◆ **Work task**:
An exact, word-for-word copy of the entries is required, beginning at the line that contains "Emitter-base cutoff current" and ending at the last line, both included.

Items from a dataset:
•••

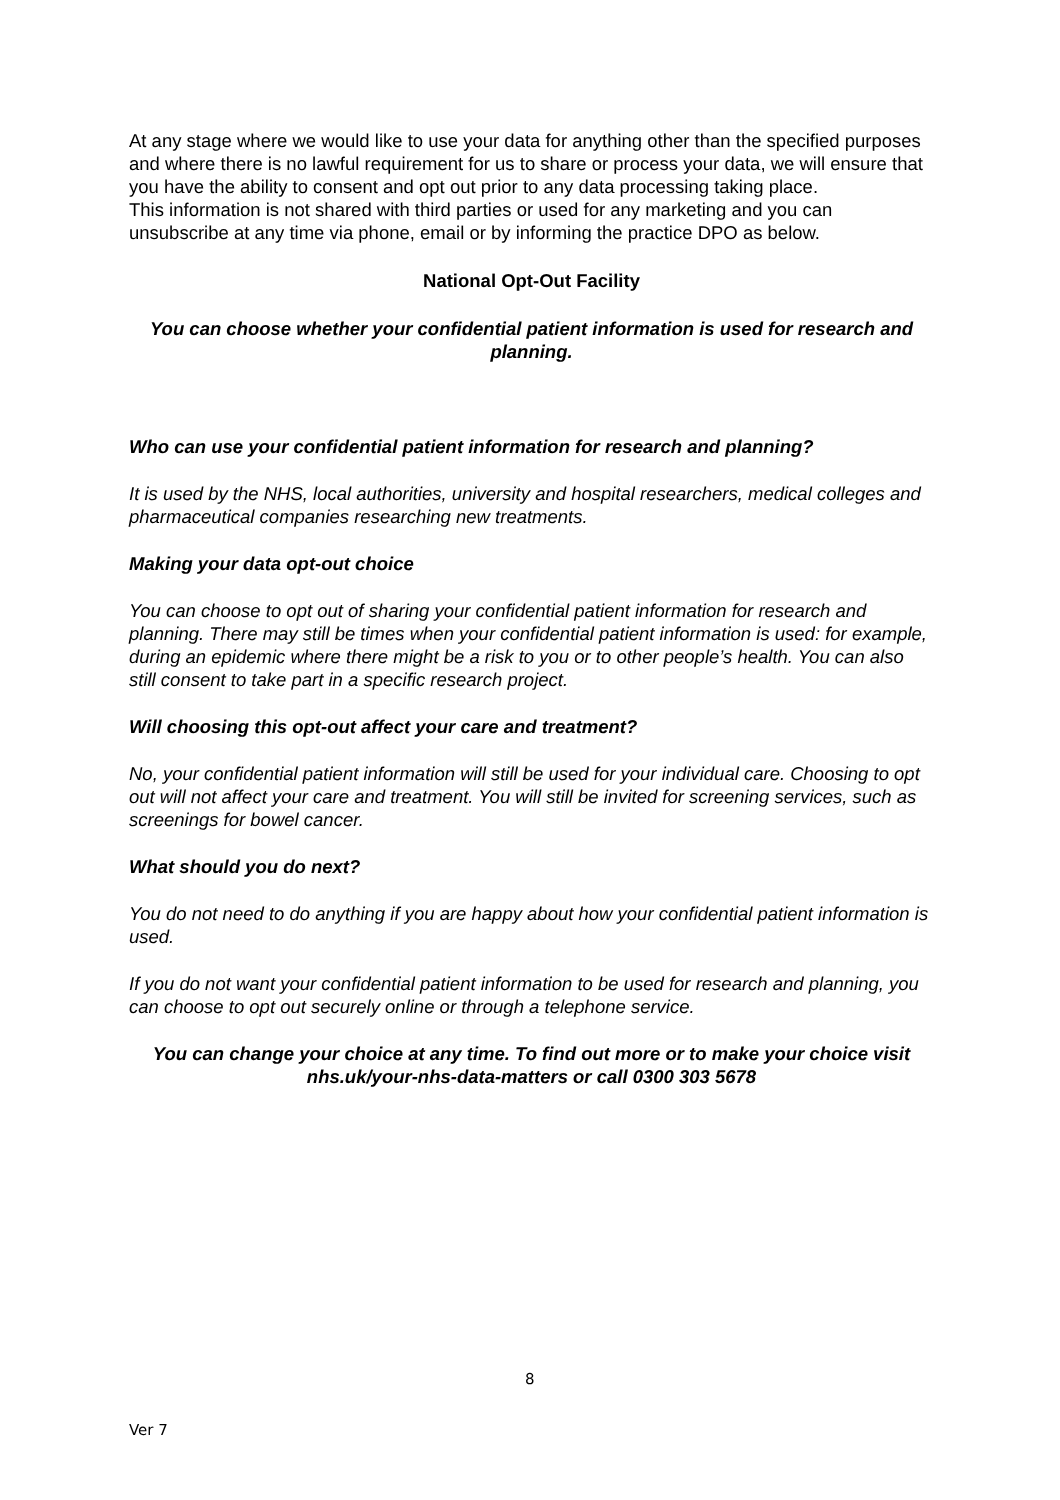At any stage where we would like to use your data for anything other than the specified purposes and where there is no lawful requirement for us to share or process your data, we will ensure that you have the ability to consent and opt out prior to any data processing taking place.
This information is not shared with third parties or used for any marketing and you can unsubscribe at any time via phone, email or by informing the practice DPO as below.
National Opt-Out Facility
You can choose whether your confidential patient information is used for research and planning.
Who can use your confidential patient information for research and planning?
It is used by the NHS, local authorities, university and hospital researchers, medical colleges and pharmaceutical companies researching new treatments.
Making your data opt-out choice
You can choose to opt out of sharing your confidential patient information for research and planning. There may still be times when your confidential patient information is used: for example, during an epidemic where there might be a risk to you or to other people’s health. You can also still consent to take part in a specific research project.
Will choosing this opt-out affect your care and treatment?
No, your confidential patient information will still be used for your individual care. Choosing to opt out will not affect your care and treatment. You will still be invited for screening services, such as screenings for bowel cancer.
What should you do next?
You do not need to do anything if you are happy about how your confidential patient information is used.
If you do not want your confidential patient information to be used for research and planning, you can choose to opt out securely online or through a telephone service.
You can change your choice at any time. To find out more or to make your choice visit nhs.uk/your-nhs-data-matters or call 0300 303 5678
8
Ver 7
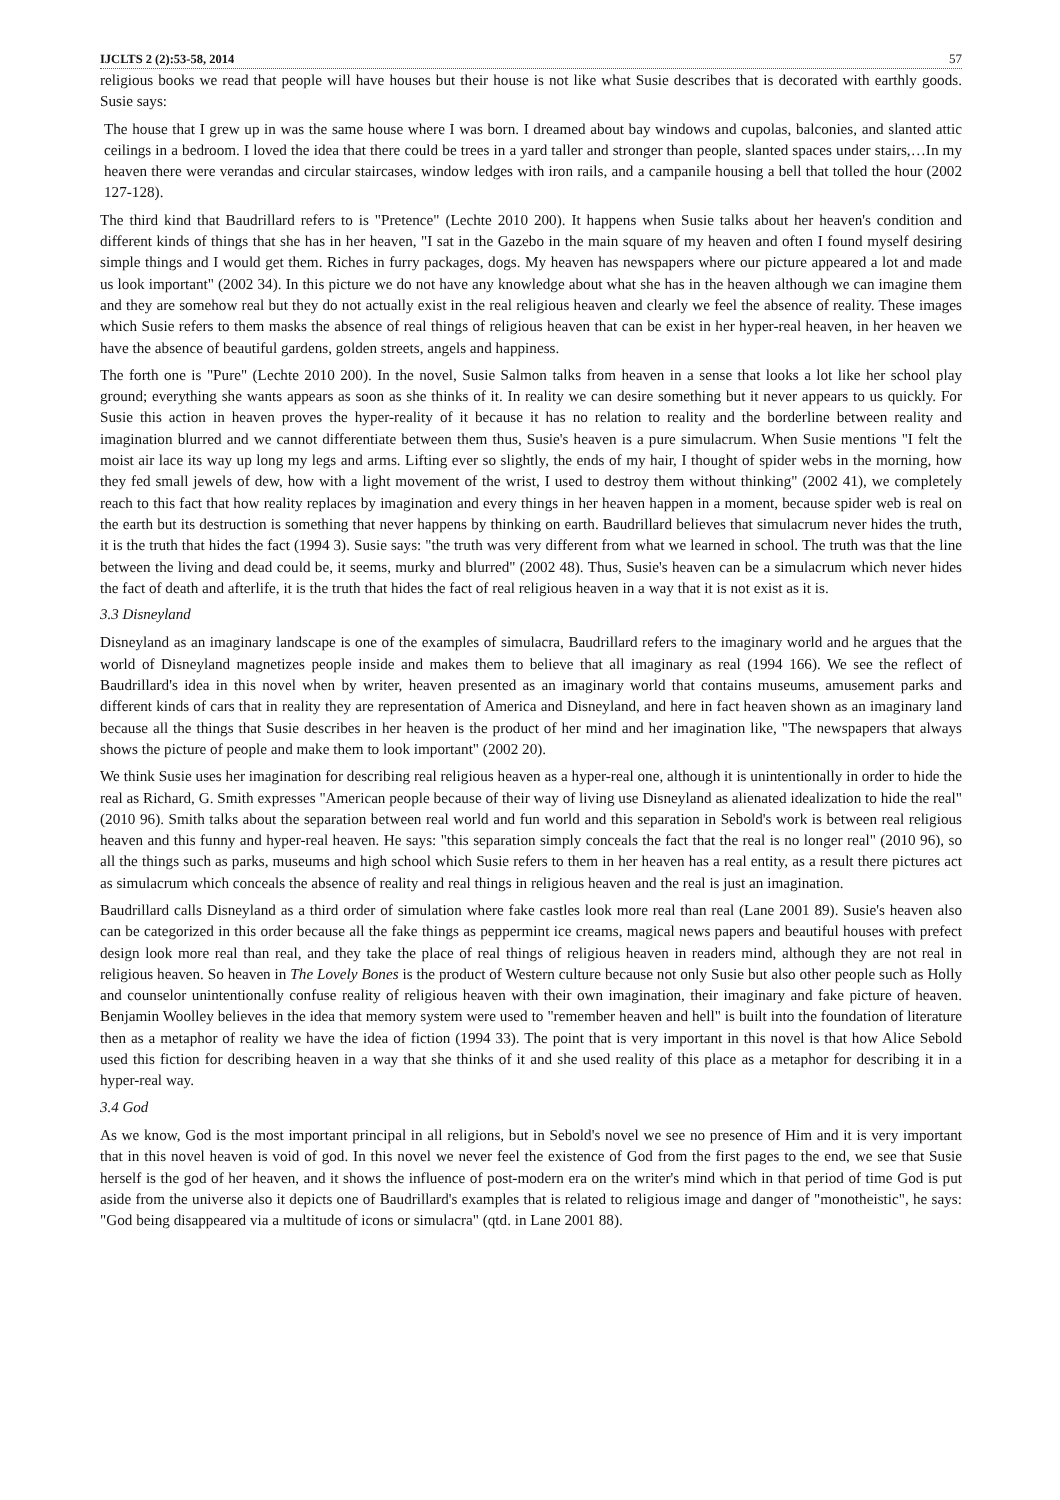IJCLTS 2 (2):53-58, 2014 57
religious books we read that people will have houses but their house is not like what Susie describes that is decorated with earthly goods. Susie says:
The house that I grew up in was the same house where I was born. I dreamed about bay windows and cupolas, balconies, and slanted attic ceilings in a bedroom. I loved the idea that there could be trees in a yard taller and stronger than people, slanted spaces under stairs,…In my heaven there were verandas and circular staircases, window ledges with iron rails, and a campanile housing a bell that tolled the hour (2002 127-128).
The third kind that Baudrillard refers to is "Pretence" (Lechte 2010 200). It happens when Susie talks about her heaven's condition and different kinds of things that she has in her heaven, "I sat in the Gazebo in the main square of my heaven and often I found myself desiring simple things and I would get them. Riches in furry packages, dogs. My heaven has newspapers where our picture appeared a lot and made us look important" (2002 34). In this picture we do not have any knowledge about what she has in the heaven although we can imagine them and they are somehow real but they do not actually exist in the real religious heaven and clearly we feel the absence of reality. These images which Susie refers to them masks the absence of real things of religious heaven that can be exist in her hyper-real heaven, in her heaven we have the absence of beautiful gardens, golden streets, angels and happiness.
The forth one is "Pure" (Lechte 2010 200). In the novel, Susie Salmon talks from heaven in a sense that looks a lot like her school play ground; everything she wants appears as soon as she thinks of it. In reality we can desire something but it never appears to us quickly. For Susie this action in heaven proves the hyper-reality of it because it has no relation to reality and the borderline between reality and imagination blurred and we cannot differentiate between them thus, Susie's heaven is a pure simulacrum. When Susie mentions "I felt the moist air lace its way up long my legs and arms. Lifting ever so slightly, the ends of my hair, I thought of spider webs in the morning, how they fed small jewels of dew, how with a light movement of the wrist, I used to destroy them without thinking" (2002 41), we completely reach to this fact that how reality replaces by imagination and every things in her heaven happen in a moment, because spider web is real on the earth but its destruction is something that never happens by thinking on earth. Baudrillard believes that simulacrum never hides the truth, it is the truth that hides the fact (1994 3). Susie says: "the truth was very different from what we learned in school. The truth was that the line between the living and dead could be, it seems, murky and blurred" (2002 48). Thus, Susie's heaven can be a simulacrum which never hides the fact of death and afterlife, it is the truth that hides the fact of real religious heaven in a way that it is not exist as it is.
3.3 Disneyland
Disneyland as an imaginary landscape is one of the examples of simulacra, Baudrillard refers to the imaginary world and he argues that the world of Disneyland magnetizes people inside and makes them to believe that all imaginary as real (1994 166). We see the reflect of Baudrillard's idea in this novel when by writer, heaven presented as an imaginary world that contains museums, amusement parks and different kinds of cars that in reality they are representation of America and Disneyland, and here in fact heaven shown as an imaginary land because all the things that Susie describes in her heaven is the product of her mind and her imagination like, "The newspapers that always shows the picture of people and make them to look important" (2002 20).
We think Susie uses her imagination for describing real religious heaven as a hyper-real one, although it is unintentionally in order to hide the real as Richard, G. Smith expresses "American people because of their way of living use Disneyland as alienated idealization to hide the real" (2010 96). Smith talks about the separation between real world and fun world and this separation in Sebold's work is between real religious heaven and this funny and hyper-real heaven. He says: "this separation simply conceals the fact that the real is no longer real" (2010 96), so all the things such as parks, museums and high school which Susie refers to them in her heaven has a real entity, as a result there pictures act as simulacrum which conceals the absence of reality and real things in religious heaven and the real is just an imagination.
Baudrillard calls Disneyland as a third order of simulation where fake castles look more real than real (Lane 2001 89). Susie's heaven also can be categorized in this order because all the fake things as peppermint ice creams, magical news papers and beautiful houses with prefect design look more real than real, and they take the place of real things of religious heaven in readers mind, although they are not real in religious heaven. So heaven in The Lovely Bones is the product of Western culture because not only Susie but also other people such as Holly and counselor unintentionally confuse reality of religious heaven with their own imagination, their imaginary and fake picture of heaven. Benjamin Woolley believes in the idea that memory system were used to "remember heaven and hell" is built into the foundation of literature then as a metaphor of reality we have the idea of fiction (1994 33). The point that is very important in this novel is that how Alice Sebold used this fiction for describing heaven in a way that she thinks of it and she used reality of this place as a metaphor for describing it in a hyper-real way.
3.4 God
As we know, God is the most important principal in all religions, but in Sebold's novel we see no presence of Him and it is very important that in this novel heaven is void of god. In this novel we never feel the existence of God from the first pages to the end, we see that Susie herself is the god of her heaven, and it shows the influence of post-modern era on the writer's mind which in that period of time God is put aside from the universe also it depicts one of Baudrillard's examples that is related to religious image and danger of "monotheistic", he says: "God being disappeared via a multitude of icons or simulacra" (qtd. in Lane 2001 88).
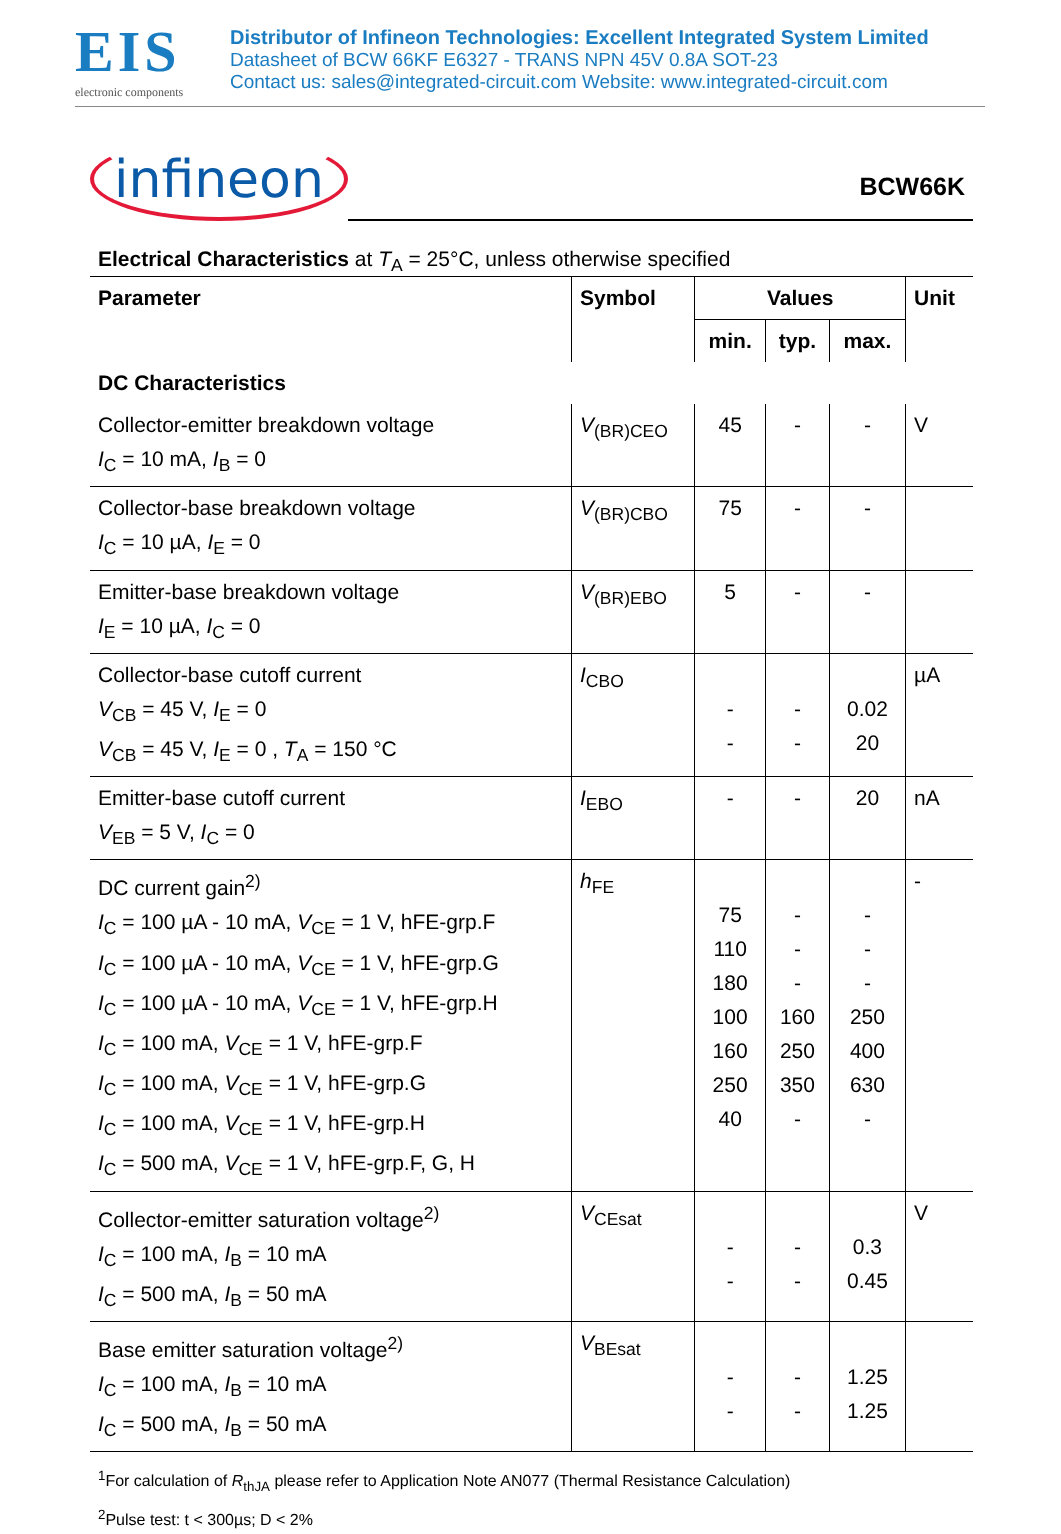EIS
electronic components
Distributor of Infineon Technologies: Excellent Integrated System Limited
Datasheet of BCW 66KF E6327 - TRANS NPN 45V 0.8A SOT-23
Contact us: sales@integrated-circuit.com Website: www.integrated-circuit.com
infineon
BCW66K
Electrical Characteristics at T<sub>A</sub> = 25°C, unless otherwise specified
| Parameter | Symbol | Values | | | Unit |
| --- | --- | --- | --- | --- | --- |
| | | min. | typ. | max. | |
| DC Characteristics | | | | | |
| Collector-emitter breakdown voltage I<sub>C</sub> = 10 mA, I<sub>B</sub> = 0 | V<sub>(BR)CEO</sub> | 45 | - | - | V |
| Collector-base breakdown voltage I<sub>C</sub> = 10 µA, I<sub>E</sub> = 0 | V<sub>(BR)CBO</sub> | 75 | - | - | |
| Emitter-base breakdown voltage I<sub>E</sub> = 10 µA, I<sub>C</sub> = 0 | V<sub>(BR)EBO</sub> | 5 | - | - | |
| Collector-base cutoff current V<sub>CB</sub> = 45 V, I<sub>E</sub> = 0 V<sub>CB</sub> = 45 V, I<sub>E</sub> = 0 , T<sub>A</sub> = 150 °C | I<sub>CBO</sub> | - - | - - | 0.02 20 | µA |
| Emitter-base cutoff current V<sub>EB</sub> = 5 V, I<sub>C</sub> = 0 | I<sub>EBO</sub> | - | - | 20 | nA |
| DC current gain<sup>2)</sup> I<sub>C</sub> = 100 µA - 10 mA, V<sub>CE</sub> = 1 V, hFE-grp.F I<sub>C</sub> = 100 µA - 10 mA, V<sub>CE</sub> = 1 V, hFE-grp.G I<sub>C</sub> = 100 µA - 10 mA, V<sub>CE</sub> = 1 V, hFE-grp.H I<sub>C</sub> = 100 mA, V<sub>CE</sub> = 1 V, hFE-grp.F I<sub>C</sub> = 100 mA, V<sub>CE</sub> = 1 V, hFE-grp.G I<sub>C</sub> = 100 mA, V<sub>CE</sub> = 1 V, hFE-grp.H I<sub>C</sub> = 500 mA, V<sub>CE</sub> = 1 V, hFE-grp.F, G, H | h<sub>FE</sub> | 75 110 180 100 160 250 40 | - - - 160 250 350 - | - - - 250 400 630 - | - |
| Collector-emitter saturation voltage<sup>2)</sup> I<sub>C</sub> = 100 mA, I<sub>B</sub> = 10 mA I<sub>C</sub> = 500 mA, I<sub>B</sub> = 50 mA | V<sub>CEsat</sub> | - - | - - | 0.3 0.45 | V |
| Base emitter saturation voltage<sup>2)</sup> I<sub>C</sub> = 100 mA, I<sub>B</sub> = 10 mA I<sub>C</sub> = 500 mA, I<sub>B</sub> = 50 mA | V<sub>BEsat</sub> | - - | - - | 1.25 1.25 | |
<sup>1</sup> For calculation of R<sub>thJA</sub> please refer to Application Note AN077 (Thermal Resistance Calculation)
<sup>2</sup> Pulse test: t < 300µs; D < 2%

•••

◆ **Problem solution**:
| Emitter-base cutoff current V<sub>EB</sub> = 5 V, I<sub>C</sub> = 0 | I<sub>EBO</sub> | - | - | 20 | nA |
| DC current gain<sup>2)</sup> I<sub>C</sub> = 100 µA - 10 mA, V<sub>CE</sub> = 1 V, hFE-grp.F I<sub>C</sub> = 100 µA - 10 mA, V<sub>CE</sub> = 1 V, hFE-grp.G I<sub>C</sub> = 100 µA - 10 mA, V<sub>CE</sub> = 1 V, hFE-grp.H I<sub>C</sub> = 100 mA, V<sub>CE</sub> = 1 V, hFE-grp.F I<sub>C</sub> = 100 mA, V<sub>CE</sub> = 1 V, hFE-grp.G I<sub>C</sub> = 100 mA, V<sub>CE</sub> = 1 V, hFE-grp.H I<sub>C</sub> = 500 mA, V<sub>CE</sub> = 1 V, hFE-grp.F, G, H | h<sub>FE</sub> | 75 110 180 100 160 250 40 | - - - 160 250 350 - | - - - 250 400 630 - | - |
| Collector-emitter saturation voltage<sup>2)</sup> I<sub>C</sub> = 100 mA, I<sub>B</sub> = 10 mA I<sub>C</sub> = 500 mA, I<sub>B</sub> = 50 mA | V<sub>CEsat</sub> | - - | - - | 0.3 0.45 | V |
| Base emitter saturation voltage<sup>2)</sup> I<sub>C</sub> = 100 mA, I<sub>B</sub> = 10 mA I<sub>C</sub> = 500 mA, I<sub>B</sub> = 50 mA | V<sub>BEsat</sub> | - - | - - | 1.25 1.25 | |
<sup>1</sup> For calculation of R<sub>thJA</sub> please refer to Application Note AN077 (Thermal Resistance Calculation)
<sup>2</sup> Pulse test: t < 300µs; D < 2%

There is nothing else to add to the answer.